» WHAT YOU ARE ASKED TO DO: Scan the records below. List lines holding "recorded".

[Data extracted from a collection]

--------------------------------------------------

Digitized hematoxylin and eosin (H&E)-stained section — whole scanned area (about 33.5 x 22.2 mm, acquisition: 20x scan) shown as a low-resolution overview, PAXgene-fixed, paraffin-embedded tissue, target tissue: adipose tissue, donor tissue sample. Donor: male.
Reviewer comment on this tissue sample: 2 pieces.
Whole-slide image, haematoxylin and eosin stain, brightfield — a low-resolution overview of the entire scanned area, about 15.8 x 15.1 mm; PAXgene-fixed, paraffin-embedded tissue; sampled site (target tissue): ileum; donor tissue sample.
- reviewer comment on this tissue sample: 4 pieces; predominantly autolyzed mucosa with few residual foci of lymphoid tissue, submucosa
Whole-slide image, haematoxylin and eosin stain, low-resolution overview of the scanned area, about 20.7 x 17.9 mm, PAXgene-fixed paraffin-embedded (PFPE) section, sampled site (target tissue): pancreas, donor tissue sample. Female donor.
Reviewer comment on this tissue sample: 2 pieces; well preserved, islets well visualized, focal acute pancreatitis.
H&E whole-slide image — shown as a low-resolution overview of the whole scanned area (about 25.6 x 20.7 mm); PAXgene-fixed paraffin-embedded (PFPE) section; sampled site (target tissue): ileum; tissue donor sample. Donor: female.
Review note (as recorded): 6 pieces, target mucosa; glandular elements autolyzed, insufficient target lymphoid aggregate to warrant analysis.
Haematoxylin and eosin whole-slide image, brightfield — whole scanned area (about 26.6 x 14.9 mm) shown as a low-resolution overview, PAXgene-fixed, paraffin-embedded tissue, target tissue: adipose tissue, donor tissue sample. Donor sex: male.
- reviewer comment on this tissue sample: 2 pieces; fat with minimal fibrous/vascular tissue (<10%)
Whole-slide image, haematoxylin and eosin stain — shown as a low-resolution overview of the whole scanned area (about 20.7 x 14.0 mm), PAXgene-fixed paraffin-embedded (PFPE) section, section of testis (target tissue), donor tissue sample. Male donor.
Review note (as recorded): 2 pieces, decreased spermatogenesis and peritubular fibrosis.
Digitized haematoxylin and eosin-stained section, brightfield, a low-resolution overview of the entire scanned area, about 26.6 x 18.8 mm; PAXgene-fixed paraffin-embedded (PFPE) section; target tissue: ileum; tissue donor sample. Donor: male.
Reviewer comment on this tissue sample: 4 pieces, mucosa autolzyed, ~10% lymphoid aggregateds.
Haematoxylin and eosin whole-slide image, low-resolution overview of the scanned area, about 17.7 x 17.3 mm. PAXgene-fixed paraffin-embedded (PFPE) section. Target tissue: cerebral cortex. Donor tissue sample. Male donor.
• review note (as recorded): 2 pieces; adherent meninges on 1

--------------------------------------------------

» TASK OUTPUT:
Review note (as recorded): 6 pieces, target mucosa; glandular elements autolyzed, insufficient target lymphoid aggregate to warrant analysis.
Review note (as recorded): 2 pieces, decreased spermatogenesis and peritubular fibrosis.
• review note (as recorded): 2 pieces; adherent meninges on 1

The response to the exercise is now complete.